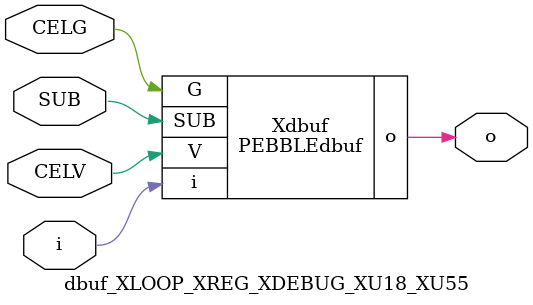
<source format=v>



module PEBBLEdbuf ( o, G, SUB, V, i );

  input V;
  input i;
  input G;
  output o;
  input SUB;
endmodule

//Celera Confidential Do Not Copy dbuf_XLOOP_XREG_XDEBUG_XU18_XU55
//Celera Confidential Symbol Generator
//Digital Buffer
module dbuf_XLOOP_XREG_XDEBUG_XU18_XU55 (CELV,CELG,i,o,SUB);
input CELV;
input CELG;
input i;
input SUB;
output o;

//Celera Confidential Do Not Copy dbuf
PEBBLEdbuf Xdbuf(
.V (CELV),
.i (i),
.o (o),
.SUB (SUB),
.G (CELG)
);
//,diesize,PEBBLEdbuf

//Celera Confidential Do Not Copy Module End
//Celera Schematic Generator
endmodule

</source>
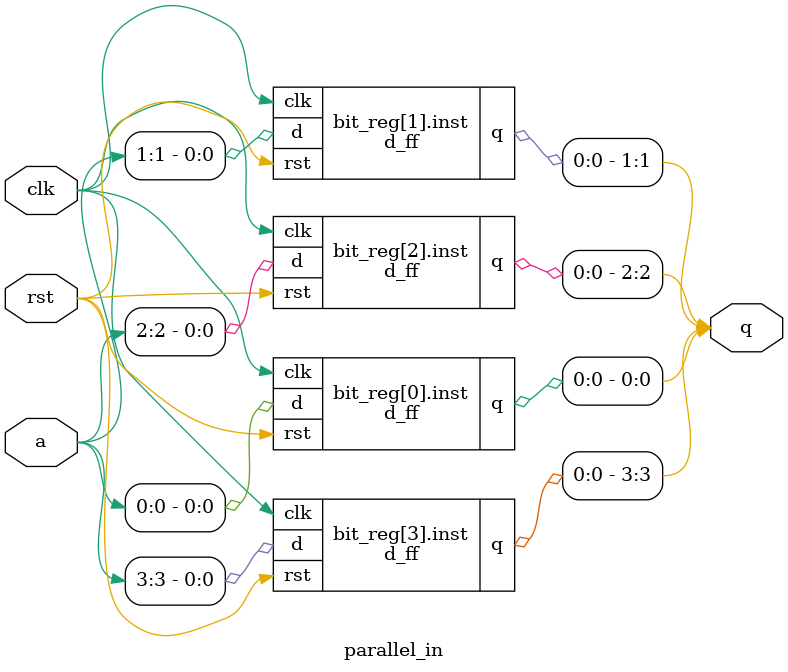
<source format=v>
module d_ff(input d,clk, rst,output reg q);

always @ (posedge clk or posedge rst)//asynchronous reset
   begin
	if(rst)
		q=0;//if rst=1 then q=0 is executed
	else
	       	q=d;
   end

endmodule



/*module parallel_in (input clk,rst,input [3:0] a,output  [3:0]q);

genvar i;
generate
	for (i=0;i<4;i=i+1)begin:bit_reg
		d_ff inst (a[i],clk,rst,q[i]);
	end
endgenerate

endmodule*/	


module parallel_in #(parameter n=4 ) (input clk,rst,input [n-1:0] a,output  [n-1:0]q);

genvar i;
generate
        for (i=0;i<n;i=i+1)begin:bit_reg
                d_ff inst (a[i],clk,rst,q[i]);
        end
endgenerate

endmodule

</source>
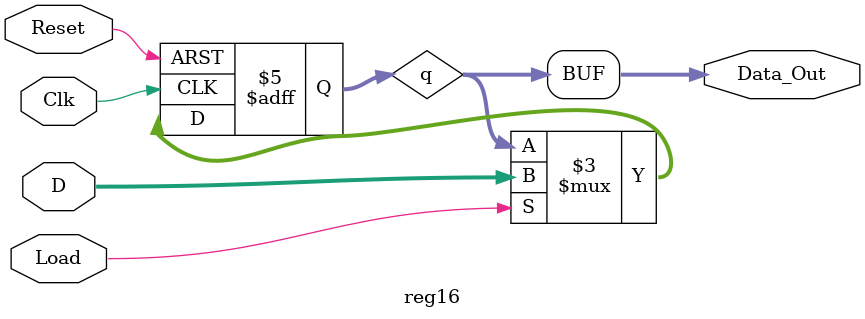
<source format=sv>
module reg16(input  logic Clk, Reset, Load,
              input  logic [15:0]  D,
              output logic [15:0]  Data_Out);
				  
				  logic [15:0] q;
				  assign Data_Out = q;
always_ff @ (posedge Clk or posedge Reset)
    begin
		
	 	 if (Reset)
			  q <= 16'h0;
		 else if (Load)
			  q <= D;
		 else
			q <= Data_Out;
			
    end

endmodule

</source>
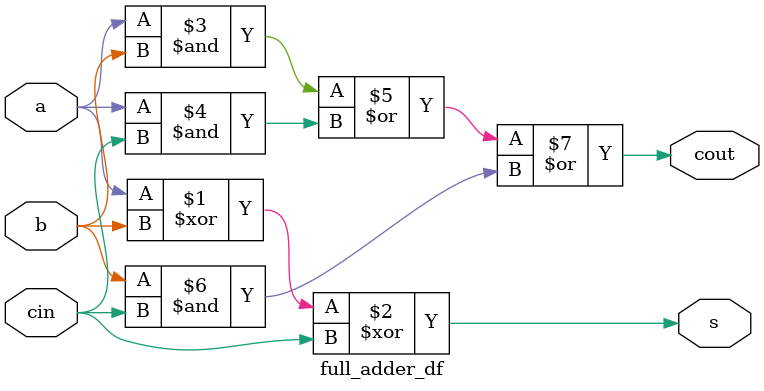
<source format=v>
module full_adder_df(	// file.cleaned.mlir:2:3
  input  a,	// file.cleaned.mlir:2:31
         b,	// file.cleaned.mlir:2:43
         cin,	// file.cleaned.mlir:2:55
  output s,	// file.cleaned.mlir:2:70
         cout	// file.cleaned.mlir:2:82
);

  assign s = a ^ b ^ cin;	// file.cleaned.mlir:3:10, :8:5
  assign cout = a & b | a & cin | b & cin;	// file.cleaned.mlir:4:10, :5:10, :6:10, :7:10, :8:5
endmodule


</source>
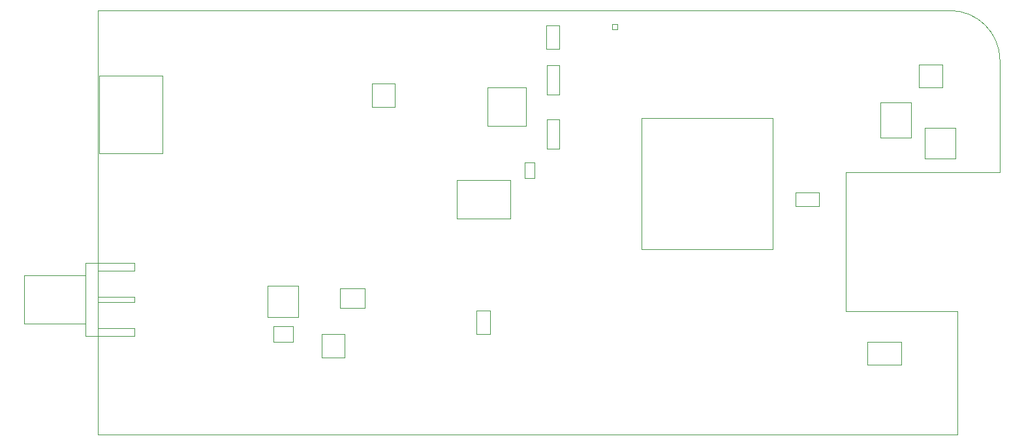
<source format=gbr>
G04 (created by PCBNEW (2013-mar-25)-stable) date Thursday, May 07, 2015 03:34:48 PM*
%MOIN*%
G04 Gerber Fmt 3.4, Leading zero omitted, Abs format*
%FSLAX34Y34*%
G01*
G70*
G90*
G04 APERTURE LIST*
%ADD10C,0.006*%
%ADD11C,0.000393701*%
%ADD12C,4.72441e-06*%
%ADD13C,0.000787402*%
G04 APERTURE END LIST*
G54D10*
G54D11*
X33208Y-31889D02*
X33208Y-35826D01*
X33208Y-35826D02*
X29980Y-35826D01*
X29980Y-35826D02*
X29980Y-31889D01*
X29980Y-31889D02*
X33208Y-31889D01*
X72145Y-34547D02*
X73720Y-34547D01*
X73720Y-34547D02*
X73720Y-36122D01*
X73720Y-36122D02*
X72145Y-36122D01*
X72145Y-36122D02*
X72145Y-34547D01*
X42519Y-46259D02*
X41338Y-46259D01*
X41338Y-46259D02*
X41338Y-45078D01*
X41338Y-45078D02*
X42519Y-45078D01*
X42519Y-45078D02*
X42519Y-46259D01*
X43543Y-43730D02*
X42283Y-43730D01*
X42283Y-43730D02*
X42283Y-42746D01*
X42283Y-42746D02*
X43543Y-42746D01*
X43543Y-42746D02*
X43543Y-43730D01*
X38877Y-44685D02*
X39862Y-44685D01*
X39862Y-44685D02*
X39862Y-45472D01*
X39862Y-45472D02*
X38877Y-45472D01*
X38877Y-45472D02*
X38877Y-44685D01*
X52834Y-34094D02*
X53464Y-34094D01*
X53464Y-34094D02*
X53464Y-35590D01*
X53464Y-35590D02*
X52834Y-35590D01*
X52834Y-35590D02*
X52834Y-34094D01*
X52834Y-31338D02*
X53464Y-31338D01*
X53464Y-31338D02*
X53464Y-32834D01*
X53464Y-32834D02*
X52834Y-32834D01*
X52834Y-32834D02*
X52834Y-31338D01*
X48228Y-39173D02*
X50984Y-39173D01*
X48228Y-39173D02*
X48228Y-37204D01*
G54D12*
X50984Y-37204D02*
X50984Y-39173D01*
G54D11*
X48228Y-37204D02*
X50984Y-37204D01*
X49803Y-32480D02*
X51771Y-32480D01*
X51771Y-32480D02*
X51771Y-34448D01*
X51771Y-34448D02*
X49803Y-34448D01*
X49803Y-34448D02*
X49803Y-32480D01*
X65541Y-38533D02*
X65541Y-37844D01*
X65541Y-37844D02*
X66742Y-37844D01*
X66742Y-37844D02*
X66742Y-38533D01*
X66742Y-38533D02*
X65541Y-38533D01*
X49950Y-45088D02*
X49261Y-45088D01*
X49261Y-45088D02*
X49261Y-43887D01*
X49261Y-43887D02*
X49950Y-43887D01*
X49950Y-43887D02*
X49950Y-45088D01*
X53494Y-30521D02*
X52805Y-30521D01*
X52805Y-30521D02*
X52805Y-29320D01*
X52805Y-29320D02*
X53494Y-29320D01*
X53494Y-29320D02*
X53494Y-30521D01*
X57677Y-40748D02*
X57677Y-34055D01*
X57677Y-34055D02*
X64370Y-34055D01*
X64370Y-34055D02*
X64370Y-40748D01*
X64370Y-40748D02*
X57677Y-40748D01*
X71850Y-31299D02*
X73031Y-31299D01*
X73031Y-31299D02*
X73031Y-32480D01*
X73031Y-32480D02*
X71850Y-32480D01*
X71850Y-32480D02*
X71850Y-31299D01*
X38582Y-42618D02*
X40157Y-42618D01*
X40157Y-42618D02*
X40157Y-44192D01*
X40157Y-44192D02*
X38582Y-44192D01*
X38582Y-44192D02*
X38582Y-42618D01*
X43897Y-33464D02*
X43897Y-32283D01*
X43897Y-32283D02*
X45078Y-32283D01*
X45078Y-32283D02*
X45078Y-33464D01*
X45078Y-33464D02*
X43897Y-33464D01*
X29921Y-28543D02*
X29921Y-50196D01*
X29921Y-50196D02*
X73818Y-50196D01*
X73818Y-50196D02*
X73818Y-43897D01*
X73818Y-43897D02*
X68110Y-43897D01*
X68110Y-36811D02*
X68110Y-43897D01*
X75984Y-36811D02*
X75984Y-31102D01*
X75984Y-36811D02*
X68110Y-36811D01*
X29921Y-28543D02*
X73425Y-28543D01*
X75984Y-31102D02*
G75*
G03X73425Y-28543I-2559J0D01*
G74*
G01*
X56180Y-29245D02*
X56430Y-29245D01*
X56430Y-29245D02*
X56430Y-29495D01*
X56430Y-29495D02*
X56180Y-29495D01*
X56180Y-29495D02*
X56180Y-29245D01*
X70944Y-46653D02*
X69212Y-46653D01*
X69212Y-46653D02*
X69212Y-45472D01*
X69212Y-45472D02*
X70944Y-45472D01*
X70944Y-45472D02*
X70944Y-46653D01*
X51722Y-36318D02*
X51722Y-37106D01*
X51722Y-37106D02*
X52214Y-37106D01*
X52214Y-37106D02*
X52214Y-36318D01*
X52214Y-36318D02*
X51722Y-36318D01*
X69893Y-35053D02*
X69893Y-33253D01*
X69893Y-33253D02*
X71444Y-33253D01*
X71444Y-33253D02*
X71444Y-35053D01*
X71444Y-35053D02*
X69893Y-35053D01*
G54D13*
X29271Y-42066D02*
X26161Y-42066D01*
X26161Y-42066D02*
X26161Y-44547D01*
X26161Y-44547D02*
X29271Y-44547D01*
X31791Y-41832D02*
X31791Y-41431D01*
X31791Y-41431D02*
X29271Y-41431D01*
X29271Y-41431D02*
X29271Y-45183D01*
X29271Y-45183D02*
X31791Y-45183D01*
X31791Y-44781D02*
X31791Y-45183D01*
X29921Y-41832D02*
X31791Y-41832D01*
X29921Y-41832D02*
X29921Y-44781D01*
X29921Y-44781D02*
X31791Y-44781D01*
X29921Y-43157D02*
X31791Y-43157D01*
X29921Y-43456D02*
X31791Y-43456D01*
X31791Y-43157D02*
X31791Y-43456D01*
M02*

</source>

● ● ● ● ● ● ●

- **WHAT THE EXERCISE ASKS**
Only one stretch of the data above is needed. Restate it word for word, from the line containing "X43897Y-32283D02*" through the line containing "X51722Y-37106D01*", both ends included.

- **SOLVED EXERCISE**
X43897Y-32283D02*
X45078Y-32283D01*
X45078Y-32283D02*
X45078Y-33464D01*
X45078Y-33464D02*
X43897Y-33464D01*
X29921Y-28543D02*
X29921Y-50196D01*
X29921Y-50196D02*
X73818Y-50196D01*
X73818Y-50196D02*
X73818Y-43897D01*
X73818Y-43897D02*
X68110Y-43897D01*
X68110Y-36811D02*
X68110Y-43897D01*
X75984Y-36811D02*
X75984Y-31102D01*
X75984Y-36811D02*
X68110Y-36811D01*
X29921Y-28543D02*
X73425Y-28543D01*
X75984Y-31102D02*
G75*
G03X73425Y-28543I-2559J0D01*
G74*
G01*
X56180Y-29245D02*
X56430Y-29245D01*
X56430Y-29245D02*
X56430Y-29495D01*
X56430Y-29495D02*
X56180Y-29495D01*
X56180Y-29495D02*
X56180Y-29245D01*
X70944Y-46653D02*
X69212Y-46653D01*
X69212Y-46653D02*
X69212Y-45472D01*
X69212Y-45472D02*
X70944Y-45472D01*
X70944Y-45472D02*
X70944Y-46653D01*
X51722Y-36318D02*
X51722Y-37106D01*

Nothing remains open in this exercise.